#### TO-DO ITEM
Render the lines below as a JSON list of strings, one string per line, omitting blank lines and leaving out the pictures.

#### RECORDED DATA
┌──
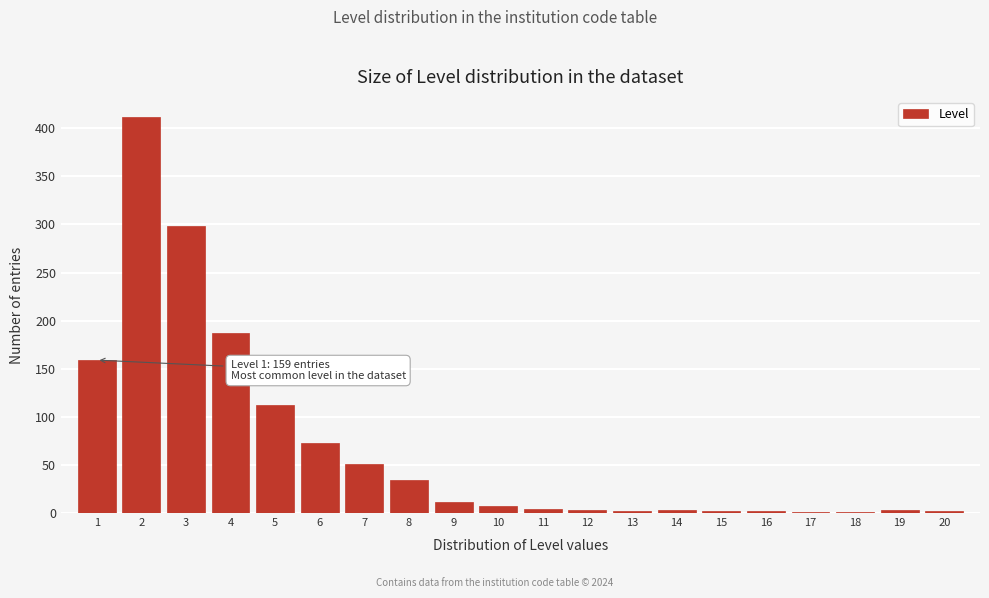

What is the greatest value displayed?

412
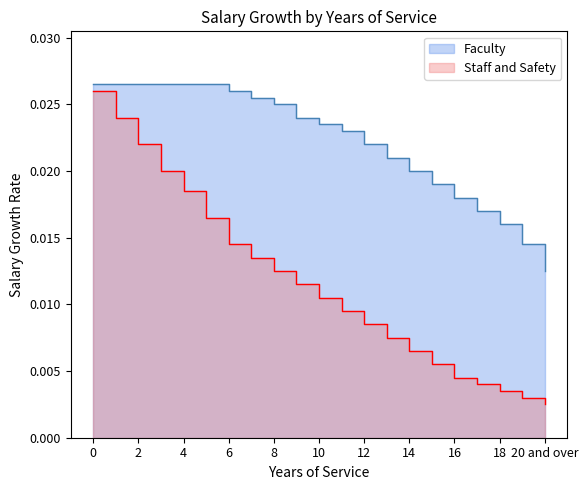

List the series in order of their peak value, lowest first.

Staff and Safety, Faculty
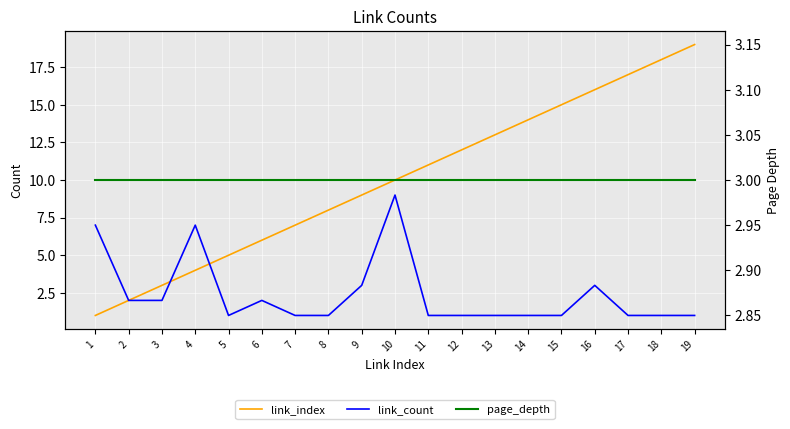

Reading left to right, list all the values displayed in this chart.

link_index: 1	2	3	4	5	6	7	8	9	10	11	12	13	14	15	16	17	18	19
link_count: 7	2	2	7	1	2	1	1	3	9	1	1	1	1	1	3	1	1	1
page_depth: 3	3	3	3	3	3	3	3	3	3	3	3	3	3	3	3	3	3	3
└──
#### TASK OUTPUT
[
  "What is the greatest value displayed?",
  "412",
  "List the series in order of their peak value, lowest first.",
  "Staff and Safety, Faculty",
  "Reading left to right, list all the values displayed in this chart.",
  "link_index: 1\t2\t3\t4\t5\t6\t7\t8\t9\t10\t11\t12\t13\t14\t15\t16\t17\t18\t19",
  "link_count: 7\t2\t2\t7\t1\t2\t1\t1\t3\t9\t1\t1\t1\t1\t1\t3\t1\t1\t1",
  "page_depth: 3\t3\t3\t3\t3\t3\t3\t3\t3\t3\t3\t3\t3\t3\t3\t3\t3\t3\t3"
]